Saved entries
■ ■ ■
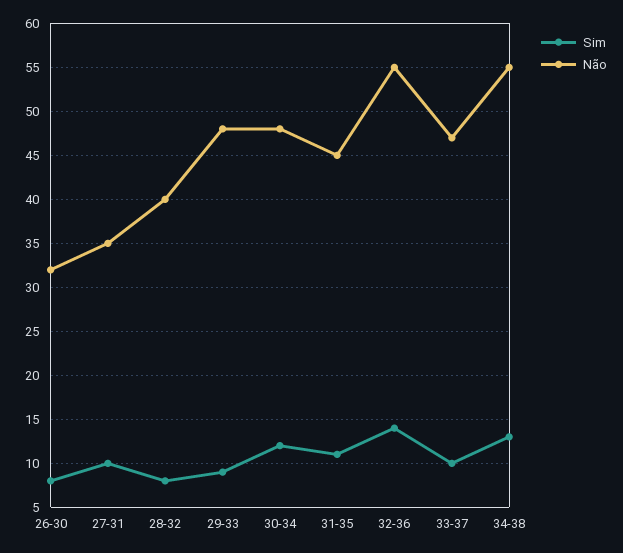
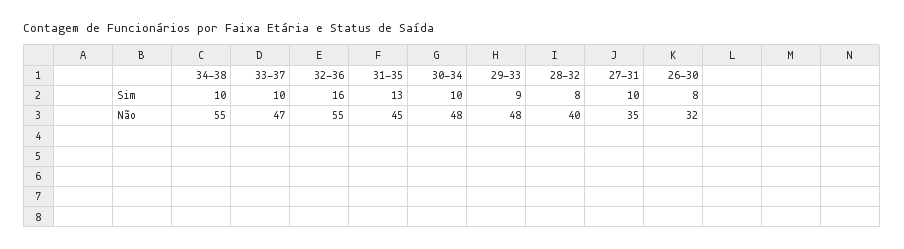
  {
    "Sim": {
      "26-30": 8,
      "27-31": 10,
      "28-32": 8,
      "29-33": 9,
-     "30-34": 12,
+     "30-34": 10,
-     "31-35": 11,
+     "31-35": 13,
-     "32-36": 14,
+     "32-36": 16,
      "33-37": 10,
-     "34-38": 13
+     "34-38": 10
    },
    "Não": {
      "26-30": 32,
      "27-31": 35,
      "28-32": 40,
      "29-33": 48,
      "30-34": 48,
      "31-35": 45,
      "32-36": 55,
      "33-37": 47,
      "34-38": 55
    }
  }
■ ■ ■
Set down a word-for-word copy of the records, dropping any picture.

  {
    "Sim": {
      "26-30": 8,
      "27-31": 10,
      "28-32": 8,
      "29-33": 9,
-     "30-34": 12,
+     "30-34": 10,
-     "31-35": 11,
+     "31-35": 13,
-     "32-36": 14,
+     "32-36": 16,
      "33-37": 10,
-     "34-38": 13
+     "34-38": 10
    },
    "Não": {
      "26-30": 32,
      "27-31": 35,
      "28-32": 40,
      "29-33": 48,
      "30-34": 48,
      "31-35": 45,
      "32-36": 55,
      "33-37": 47,
      "34-38": 55
    }
  }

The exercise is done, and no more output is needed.